Achieving the right balance between promoting and preventing coagulation is challenging, and thrombotic events were observed in the 30-day or 90-day follow-up period in the trials for andexanet or idarucizumab, respectively. Both of these trials were conducted in populations of elderly patients with substantial comorbidities and serious index events, many of whom did not reinitiate anticoagulant treatment for underlying conditions following antidote administration. The contribution of the antidote to these adverse events is not clear, and most of the events occurred after the antidotes would have been metabolized and excreted, but the antidotes might have induced longer-lasting effects.
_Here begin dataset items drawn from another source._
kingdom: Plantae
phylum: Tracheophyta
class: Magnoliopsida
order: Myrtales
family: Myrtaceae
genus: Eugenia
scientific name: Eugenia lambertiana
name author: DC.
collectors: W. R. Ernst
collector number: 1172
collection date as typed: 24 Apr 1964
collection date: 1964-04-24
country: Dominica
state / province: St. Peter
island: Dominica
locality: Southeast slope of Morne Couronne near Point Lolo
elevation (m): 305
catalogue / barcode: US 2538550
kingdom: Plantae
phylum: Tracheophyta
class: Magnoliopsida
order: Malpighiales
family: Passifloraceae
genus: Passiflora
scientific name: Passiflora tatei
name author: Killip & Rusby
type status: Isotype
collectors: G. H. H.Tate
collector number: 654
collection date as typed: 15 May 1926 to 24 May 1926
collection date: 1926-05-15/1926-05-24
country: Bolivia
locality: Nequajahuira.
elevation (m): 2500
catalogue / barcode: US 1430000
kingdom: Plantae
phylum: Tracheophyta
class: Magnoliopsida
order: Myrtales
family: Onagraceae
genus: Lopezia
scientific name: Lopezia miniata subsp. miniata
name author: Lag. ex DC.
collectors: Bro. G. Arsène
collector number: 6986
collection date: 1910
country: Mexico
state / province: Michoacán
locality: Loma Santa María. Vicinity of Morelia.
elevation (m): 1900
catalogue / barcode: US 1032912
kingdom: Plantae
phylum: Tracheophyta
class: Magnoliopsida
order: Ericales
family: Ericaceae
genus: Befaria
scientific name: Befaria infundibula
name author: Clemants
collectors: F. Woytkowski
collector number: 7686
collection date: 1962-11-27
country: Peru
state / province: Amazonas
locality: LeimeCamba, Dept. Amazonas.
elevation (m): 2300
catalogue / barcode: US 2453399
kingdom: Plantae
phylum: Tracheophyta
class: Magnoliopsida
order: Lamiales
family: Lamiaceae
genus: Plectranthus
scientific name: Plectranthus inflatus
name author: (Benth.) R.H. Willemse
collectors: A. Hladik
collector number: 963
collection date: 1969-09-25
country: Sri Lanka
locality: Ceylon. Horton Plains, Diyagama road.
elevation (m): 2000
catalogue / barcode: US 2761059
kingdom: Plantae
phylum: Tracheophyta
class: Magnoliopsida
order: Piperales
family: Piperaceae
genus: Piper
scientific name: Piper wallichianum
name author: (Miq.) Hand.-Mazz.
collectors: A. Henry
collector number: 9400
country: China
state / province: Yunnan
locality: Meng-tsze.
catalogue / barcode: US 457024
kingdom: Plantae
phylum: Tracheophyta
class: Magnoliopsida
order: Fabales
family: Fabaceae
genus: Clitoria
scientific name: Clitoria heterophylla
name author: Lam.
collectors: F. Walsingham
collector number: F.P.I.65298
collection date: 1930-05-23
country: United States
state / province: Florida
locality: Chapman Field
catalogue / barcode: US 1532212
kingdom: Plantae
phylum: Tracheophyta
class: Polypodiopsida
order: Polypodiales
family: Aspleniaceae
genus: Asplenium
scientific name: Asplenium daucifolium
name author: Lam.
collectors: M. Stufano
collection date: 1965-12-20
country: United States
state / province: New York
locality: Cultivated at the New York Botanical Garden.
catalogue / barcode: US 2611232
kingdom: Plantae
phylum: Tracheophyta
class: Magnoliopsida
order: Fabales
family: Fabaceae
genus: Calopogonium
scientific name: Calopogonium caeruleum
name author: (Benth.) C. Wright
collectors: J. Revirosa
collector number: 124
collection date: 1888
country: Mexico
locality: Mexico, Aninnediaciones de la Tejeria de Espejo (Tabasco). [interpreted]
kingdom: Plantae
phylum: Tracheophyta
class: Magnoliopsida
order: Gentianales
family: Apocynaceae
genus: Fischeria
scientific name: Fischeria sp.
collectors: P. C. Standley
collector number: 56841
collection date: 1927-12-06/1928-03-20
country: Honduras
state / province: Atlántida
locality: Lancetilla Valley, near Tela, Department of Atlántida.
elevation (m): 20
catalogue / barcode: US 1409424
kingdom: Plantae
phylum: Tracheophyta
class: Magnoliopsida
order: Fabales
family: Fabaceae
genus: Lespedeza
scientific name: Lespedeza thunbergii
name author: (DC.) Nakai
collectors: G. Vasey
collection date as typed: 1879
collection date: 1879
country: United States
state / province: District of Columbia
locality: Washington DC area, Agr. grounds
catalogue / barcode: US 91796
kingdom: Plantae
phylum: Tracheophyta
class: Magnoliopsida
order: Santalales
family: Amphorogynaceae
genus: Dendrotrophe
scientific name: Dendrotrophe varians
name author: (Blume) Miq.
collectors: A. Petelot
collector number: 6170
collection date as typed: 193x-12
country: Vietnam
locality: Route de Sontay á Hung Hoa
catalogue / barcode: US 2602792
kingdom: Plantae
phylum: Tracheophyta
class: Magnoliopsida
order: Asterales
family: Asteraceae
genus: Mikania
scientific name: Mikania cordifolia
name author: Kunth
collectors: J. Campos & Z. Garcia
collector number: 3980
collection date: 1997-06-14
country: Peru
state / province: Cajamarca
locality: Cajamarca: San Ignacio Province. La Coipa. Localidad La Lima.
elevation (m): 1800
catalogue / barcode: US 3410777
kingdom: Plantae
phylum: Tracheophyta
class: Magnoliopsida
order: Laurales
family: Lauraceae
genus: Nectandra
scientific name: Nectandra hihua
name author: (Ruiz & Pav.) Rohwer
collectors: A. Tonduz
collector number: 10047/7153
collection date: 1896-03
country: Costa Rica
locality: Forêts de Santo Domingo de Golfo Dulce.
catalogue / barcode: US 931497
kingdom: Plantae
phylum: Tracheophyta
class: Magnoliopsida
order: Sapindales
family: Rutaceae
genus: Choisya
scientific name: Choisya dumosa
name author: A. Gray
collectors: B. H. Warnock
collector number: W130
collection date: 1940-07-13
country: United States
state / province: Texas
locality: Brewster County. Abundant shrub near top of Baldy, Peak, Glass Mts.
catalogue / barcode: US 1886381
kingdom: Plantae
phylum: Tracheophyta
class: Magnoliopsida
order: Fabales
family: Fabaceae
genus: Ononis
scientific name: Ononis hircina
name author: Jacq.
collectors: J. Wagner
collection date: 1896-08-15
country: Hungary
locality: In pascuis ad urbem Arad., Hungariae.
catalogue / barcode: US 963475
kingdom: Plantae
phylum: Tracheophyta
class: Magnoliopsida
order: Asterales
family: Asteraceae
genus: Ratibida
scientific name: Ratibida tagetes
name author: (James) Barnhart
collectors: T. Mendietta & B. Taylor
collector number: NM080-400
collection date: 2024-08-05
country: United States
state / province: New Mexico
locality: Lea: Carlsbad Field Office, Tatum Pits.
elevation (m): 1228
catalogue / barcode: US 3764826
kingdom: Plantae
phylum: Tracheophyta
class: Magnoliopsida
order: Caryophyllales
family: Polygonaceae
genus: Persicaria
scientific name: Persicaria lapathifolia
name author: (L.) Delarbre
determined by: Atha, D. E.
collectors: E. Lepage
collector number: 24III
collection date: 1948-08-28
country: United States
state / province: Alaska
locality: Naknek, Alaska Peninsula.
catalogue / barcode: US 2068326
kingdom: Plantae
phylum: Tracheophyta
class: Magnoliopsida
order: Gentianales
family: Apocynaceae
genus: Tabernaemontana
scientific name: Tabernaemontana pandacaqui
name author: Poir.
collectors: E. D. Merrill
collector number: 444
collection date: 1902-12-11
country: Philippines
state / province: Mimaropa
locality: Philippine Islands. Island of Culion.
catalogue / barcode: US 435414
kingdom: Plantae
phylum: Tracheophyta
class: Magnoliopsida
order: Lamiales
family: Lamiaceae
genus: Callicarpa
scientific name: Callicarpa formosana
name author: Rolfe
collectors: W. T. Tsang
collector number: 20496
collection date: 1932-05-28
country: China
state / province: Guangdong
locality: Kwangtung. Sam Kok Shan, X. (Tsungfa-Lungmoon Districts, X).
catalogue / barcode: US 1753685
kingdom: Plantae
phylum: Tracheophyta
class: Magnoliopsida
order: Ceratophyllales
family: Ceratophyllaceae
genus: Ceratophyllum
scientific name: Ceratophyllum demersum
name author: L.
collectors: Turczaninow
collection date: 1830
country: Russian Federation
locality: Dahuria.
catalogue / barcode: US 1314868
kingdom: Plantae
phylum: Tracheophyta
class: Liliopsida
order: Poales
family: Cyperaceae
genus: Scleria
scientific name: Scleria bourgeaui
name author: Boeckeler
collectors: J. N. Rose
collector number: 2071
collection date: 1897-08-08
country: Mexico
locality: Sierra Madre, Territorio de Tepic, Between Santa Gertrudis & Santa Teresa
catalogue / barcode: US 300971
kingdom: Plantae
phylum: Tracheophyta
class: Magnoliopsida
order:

Idarucizumab was approved under the FDA's accelerated approval programme, and andexanet is under consideration as a breakthrough therapy — designations granted to treatments for life-threatening conditions or that fulfil major unmet medical needs. Both of these designations require the collection of post-marketing data on safety and efficacy. A 2015 meeting of the cardiac safety research consortium, a public–private partnership aimed to support research into the evaluation of cardiac safety of medical products, strongly supported the collection of phase IV data as an essential part of the approval process.

Antidotes could substantially improve the safety of NOACs

Antidotes could substantially improve the safety of NOACs, providing a mechanism to 'put the brakes' on anticoagulation. Continued data collection as these therapies enter the clinic will determine the extent to which they can improve patient outcomes.